Indian bond yields edged higher while the rupee weakened on Wednesday, tracking a sharp rise in global crude oil prices that threatens to push up domestic inflation and widen the country's current account deficit.
Oil prices rose as sanctions on Russian banks following Moscow's invasion of Ukraine hampered trade finance for crude shipments and some traders opted to avoid Russian supplies in an already tight market.
The benchmark 10-year bond yield edged up to 6.81 per cent on Wednesday, the highest since February 9.
Traders said if there are no more debt sales in this fiscal year, yields are likely to trade in a 6.75 per cent to 6.85 per cent range depending on the movement in global crude and the evolving geopolitical situation.

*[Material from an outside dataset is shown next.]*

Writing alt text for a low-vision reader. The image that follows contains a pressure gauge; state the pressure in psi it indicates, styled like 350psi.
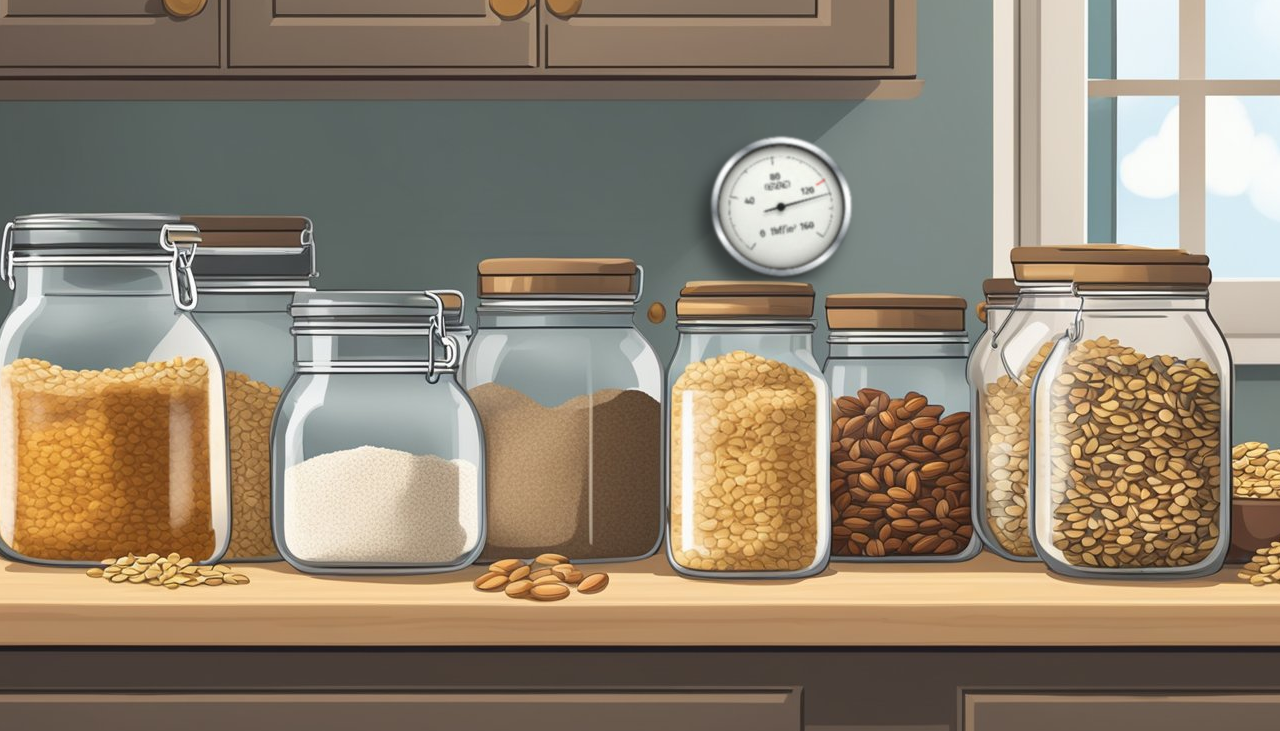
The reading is 130psi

India imports more than two-thirds of its oil requirements and rising crude will push up imported inflation while also widening the country's current account deficit.
The rupee depreciated by 47 paise to close at 75.80 against the US dollar.
Traders said sustained foreign fund outflows and a lacklustre trend in domestic equities also weighed on investor sentiment.
At the interbank foreign exchange market, the rupee opened at 75.78 against the American dollar but later dropped to a low of 75.86. The local unit finally finished at 75.80, down 47 paise from its previous close. On Monday, the rupee had settled at 75.33 against the US dollar. The forex market was closed on Tuesday on account of Mahashivratri.
"Rupee fell in the opening sessions but consolidated in a narrow range as market participants remain cautious following the ongoing geopolitical tension between Russia and Ukraine," said Gaurang Somaiya, Forex and Bullion Analyst, Motilal Oswal Financial Services.